→ **Transcribed page contents**
########################################

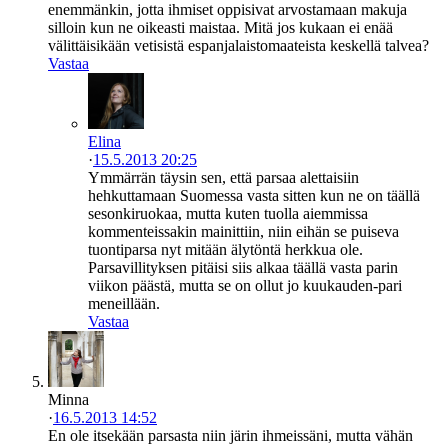
enemmänkin, jotta ihmiset oppisivat arvostamaan makuja
silloin kun ne oikeasti maistaa. Mitä jos kukaan ei enää
välittäisikään vetisistä espanjalaistomaateista keskellä talvea?
Vastaa
Elina
·
15.5.2013 20:25
Ymmärrän täysin sen, että parsaa alettaisiin
hehkuttamaan Suomessa vasta sitten kun ne on täällä
sesonkiruokaa, mutta kuten tuolla aiemmissa
kommenteissakin mainittiin, niin eihän se puiseva
tuontiparsa nyt mitään älytöntä herkkua ole.
Parsavillityksen pitäisi siis alkaa täällä vasta parin
viikon päästä, mutta se on ollut jo kuukauden-pari
meneillään.
Vastaa
Minna
·
16.5.2013 14:52
En ole itsekään parsasta niin järin ihmeissäni, mutta vähän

########################################

→ **Work to complete**
Print the text lines of every item above word for word, leaving out the pictures.

→ **Written reply**
enemmänkin, jotta ihmiset oppisivat arvostamaan makuja
silloin kun ne oikeasti maistaa. Mitä jos kukaan ei enää
välittäisikään vetisistä espanjalaistomaateista keskellä talvea?
Vastaa
Elina
·
15.5.2013 20:25
Ymmärrän täysin sen, että parsaa alettaisiin
hehkuttamaan Suomessa vasta sitten kun ne on täällä
sesonkiruokaa, mutta kuten tuolla aiemmissa
kommenteissakin mainittiin, niin eihän se puiseva
tuontiparsa nyt mitään älytöntä herkkua ole.
Parsavillityksen pitäisi siis alkaa täällä vasta parin
viikon päästä, mutta se on ollut jo kuukauden-pari
meneillään.
Vastaa
Minna
·
16.5.2013 14:52
En ole itsekään parsasta niin järin ihmeissäni, mutta vähän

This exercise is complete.